The group Big Marijuana Big Mistake is taking issue with pro-marijuana initiative bus ads, and they’re asking the Municipality of Anchorage to intervene.
On Monday, the first pro-marijuana ads of the campaign season started rolling around on city buses. They show a pint glass of beer, a tumbler of hard liquor, and then a cannabis leaf with the word “safer” written over it.
Then, on Wednesday, a bright red sticker was added, reading “Our opponents AGREE!” Those stickers were inspired by a comment Big Marijuana Big Mistake spokesperson Tom Tougas made at a recent debate in Soldotna.
TOUGAS: When you think of this initiative, and you say, ‘marijuana is safer than alcohol,’ and I don’t disagree with that …
That audio was released on Friday by the Campaign to Regulate Marijuana Like Alcohol, a group that’s sponsoring a ballot initiative to do exactly that. They saw it as a major concession to one of their key arguments, and thought it would fit well into their bus campaign.
Big Marijuana Big Mistake doesn’t agree. The marijuana opponents sent a letter to the People Mover Administration on later that afternoon asking that the red stickers be removed, calling them a “gross misrepresentation” of the anti-marijuana position.

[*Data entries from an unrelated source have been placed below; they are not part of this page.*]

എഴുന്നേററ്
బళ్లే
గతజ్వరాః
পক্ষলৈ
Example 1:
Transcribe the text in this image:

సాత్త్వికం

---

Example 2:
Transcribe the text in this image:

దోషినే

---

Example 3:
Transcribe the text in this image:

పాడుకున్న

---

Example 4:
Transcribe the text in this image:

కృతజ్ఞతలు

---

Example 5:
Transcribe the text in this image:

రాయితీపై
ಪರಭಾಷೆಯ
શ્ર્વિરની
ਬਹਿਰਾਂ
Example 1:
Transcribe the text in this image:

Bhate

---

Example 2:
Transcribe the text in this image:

Deborah Williams, the deputy treasurer of Big Marijuana Big Mistake, says that Tougas’ comments were taken out of context, and that he’s subsequently refuted them. (In a press release issued by the campaign on Thursday, Tougas stated “I believe that marijuana is a dangerous drug and am disappointed at this effort to misrepresent what I said.”) Williams adds that to suggest her group believes marijuana is safer than alcohol is “simply untrue.”

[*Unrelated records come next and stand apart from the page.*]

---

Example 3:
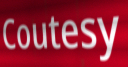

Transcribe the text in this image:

Coutesy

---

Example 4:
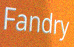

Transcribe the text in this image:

Fandry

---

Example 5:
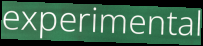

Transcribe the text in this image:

experimental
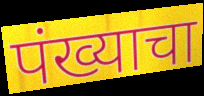
पंख्याचा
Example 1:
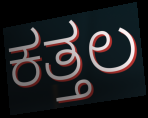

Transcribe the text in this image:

ಕತ್ತಲ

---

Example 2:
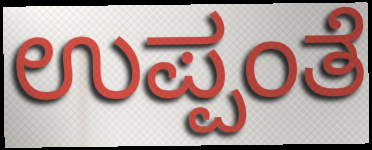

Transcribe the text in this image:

ಉಪ್ಪಂತೆ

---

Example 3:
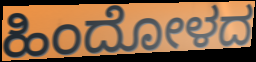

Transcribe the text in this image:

ಹಿಂದೋಳದ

“They did not check with the coordinating committee of Big Marijuana Big Mistake,” says Williams. “If they had, they would know that the opposition does not agree with that, period, end of story. The signs need to come down because they represent a clear misstatement of fact.”

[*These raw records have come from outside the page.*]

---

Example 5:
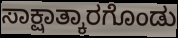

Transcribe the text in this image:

ಸಾಕ್ಷಾತ್ಕಾರಗೊಂಡು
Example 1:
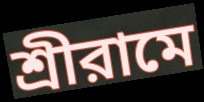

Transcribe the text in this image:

শ্রীরামে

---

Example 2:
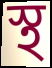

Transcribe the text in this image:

স্থ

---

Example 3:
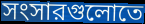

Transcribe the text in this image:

Big Marijuana Big Mistake did not check with their rivals about voluntarily removing their stickers before going to the municipality. But even if they had, the Campaign to Regulate Marijuana Like Alcohol thinks it’s on more than solid ground with the stickers. Taylor Bickford is a spokesperson for the initiative, and he says it’s inappropriate for Big Marijuana Big Mistake to “engage in an effort to censor” their campaign.
“We wouldn’t be in this position if they hadn’t made the statements they made in a public setting,” says Bickford. “That’s ultimately what all this is based on. They actually accused us of lying and fabricating the statement. And that’s why we decided to release the audio, so that the public understands that this is a statement that was made by one of their spokespeople. It was not a lie. It was not fabricated. It happened.”
As the letter was sent Friday afternoon, the People Mover Administration did not respond to Big Marijuana Big Mistake before the close of the business day. The marijuana initiative will appear on the ballot November 4.